■ Goal: Can you reproduce all the records below, swapping each "catalogue / barcode" for "barcode" and leaving everything else as it is?

■ Supplied information:
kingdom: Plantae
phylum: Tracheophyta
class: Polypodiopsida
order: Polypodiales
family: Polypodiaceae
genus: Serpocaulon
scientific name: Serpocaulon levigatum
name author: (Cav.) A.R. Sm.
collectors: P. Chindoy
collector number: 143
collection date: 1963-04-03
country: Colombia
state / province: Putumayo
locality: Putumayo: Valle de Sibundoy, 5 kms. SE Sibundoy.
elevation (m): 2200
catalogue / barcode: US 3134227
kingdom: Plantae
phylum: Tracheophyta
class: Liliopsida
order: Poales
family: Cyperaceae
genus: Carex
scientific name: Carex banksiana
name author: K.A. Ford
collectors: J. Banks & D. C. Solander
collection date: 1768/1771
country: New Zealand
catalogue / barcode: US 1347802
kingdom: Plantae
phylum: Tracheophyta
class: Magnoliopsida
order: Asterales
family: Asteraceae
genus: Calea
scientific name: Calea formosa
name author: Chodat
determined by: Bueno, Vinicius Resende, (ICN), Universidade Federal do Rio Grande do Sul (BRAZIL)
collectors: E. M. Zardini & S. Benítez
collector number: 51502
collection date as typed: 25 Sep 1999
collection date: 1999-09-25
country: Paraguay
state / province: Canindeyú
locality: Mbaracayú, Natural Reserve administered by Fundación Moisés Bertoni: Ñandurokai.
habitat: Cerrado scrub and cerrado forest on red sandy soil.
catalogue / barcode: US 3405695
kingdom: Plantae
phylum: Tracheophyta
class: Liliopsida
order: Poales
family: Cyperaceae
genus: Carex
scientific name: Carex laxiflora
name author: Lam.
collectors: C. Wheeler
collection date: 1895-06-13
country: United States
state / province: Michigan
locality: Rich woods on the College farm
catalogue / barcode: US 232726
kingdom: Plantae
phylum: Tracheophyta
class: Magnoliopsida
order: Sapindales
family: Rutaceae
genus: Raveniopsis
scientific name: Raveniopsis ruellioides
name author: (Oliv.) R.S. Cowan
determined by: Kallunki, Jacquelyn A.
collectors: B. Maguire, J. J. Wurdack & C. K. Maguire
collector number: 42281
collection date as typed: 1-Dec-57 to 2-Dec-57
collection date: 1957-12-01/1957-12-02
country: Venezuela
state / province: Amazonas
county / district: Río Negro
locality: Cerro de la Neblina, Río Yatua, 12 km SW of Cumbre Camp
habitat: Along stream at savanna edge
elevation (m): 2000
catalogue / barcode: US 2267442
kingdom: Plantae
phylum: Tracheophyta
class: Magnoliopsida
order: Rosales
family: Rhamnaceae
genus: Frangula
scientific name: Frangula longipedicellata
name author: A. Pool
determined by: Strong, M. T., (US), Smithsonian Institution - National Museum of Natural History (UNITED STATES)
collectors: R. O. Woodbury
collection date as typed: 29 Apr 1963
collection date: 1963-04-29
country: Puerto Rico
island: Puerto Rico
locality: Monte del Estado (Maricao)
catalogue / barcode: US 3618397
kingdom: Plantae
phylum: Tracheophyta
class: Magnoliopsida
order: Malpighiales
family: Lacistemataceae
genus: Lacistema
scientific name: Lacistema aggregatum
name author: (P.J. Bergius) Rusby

■ Written solution:
kingdom: Plantae
phylum: Tracheophyta
class: Polypodiopsida
order: Polypodiales
family: Polypodiaceae
genus: Serpocaulon
scientific name: Serpocaulon levigatum
name author: (Cav.) A.R. Sm.
collectors: P. Chindoy
collector number: 143
collection date: 1963-04-03
country: Colombia
state / province: Putumayo
locality: Putumayo: Valle de Sibundoy, 5 kms. SE Sibundoy.
elevation (m): 2200
barcode: US 3134227
kingdom: Plantae
phylum: Tracheophyta
class: Liliopsida
order: Poales
family: Cyperaceae
genus: Carex
scientific name: Carex banksiana
name author: K.A. Ford
collectors: J. Banks & D. C. Solander
collection date: 1768/1771
country: New Zealand
barcode: US 1347802
kingdom: Plantae
phylum: Tracheophyta
class: Magnoliopsida
order: Asterales
family: Asteraceae
genus: Calea
scientific name: Calea formosa
name author: Chodat
determined by: Bueno, Vinicius Resende, (ICN), Universidade Federal do Rio Grande do Sul (BRAZIL)
collectors: E. M. Zardini & S. Benítez
collector number: 51502
collection date as typed: 25 Sep 1999
collection date: 1999-09-25
country: Paraguay
state / province: Canindeyú
locality: Mbaracayú, Natural Reserve administered by Fundación Moisés Bertoni: Ñandurokai.
habitat: Cerrado scrub and cerrado forest on red sandy soil.
barcode: US 3405695
kingdom: Plantae
phylum: Tracheophyta
class: Liliopsida
order: Poales
family: Cyperaceae
genus: Carex
scientific name: Carex laxiflora
name author: Lam.
collectors: C. Wheeler
collection date: 1895-06-13
country: United States
state / province: Michigan
locality: Rich woods on the College farm
barcode: US 232726
kingdom: Plantae
phylum: Tracheophyta
class: Magnoliopsida
order: Sapindales
family: Rutaceae
genus: Raveniopsis
scientific name: Raveniopsis ruellioides
name author: (Oliv.) R.S. Cowan
determined by: Kallunki, Jacquelyn A.
collectors: B. Maguire, J. J. Wurdack & C. K. Maguire
collector number: 42281
collection date as typed: 1-Dec-57 to 2-Dec-57
collection date: 1957-12-01/1957-12-02
country: Venezuela
state / province: Amazonas
county / district: Río Negro
locality: Cerro de la Neblina, Río Yatua, 12 km SW of Cumbre Camp
habitat: Along stream at savanna edge
elevation (m): 2000
barcode: US 2267442
kingdom: Plantae
phylum: Tracheophyta
class: Magnoliopsida
order: Rosales
family: Rhamnaceae
genus: Frangula
scientific name: Frangula longipedicellata
name author: A. Pool
determined by: Strong, M. T., (US), Smithsonian Institution - National Museum of Natural History (UNITED STATES)
collectors: R. O. Woodbury
collection date as typed: 29 Apr 1963
collection date: 1963-04-29
country: Puerto Rico
island: Puerto Rico
locality: Monte del Estado (Maricao)
barcode: US 3618397
kingdom: Plantae
phylum: Tracheophyta
class: Magnoliopsida
order: Malpighiales
family: Lacistemataceae
genus: Lacistema
scientific name: Lacistema aggregatum
name author: (P.J. Bergius) Rusby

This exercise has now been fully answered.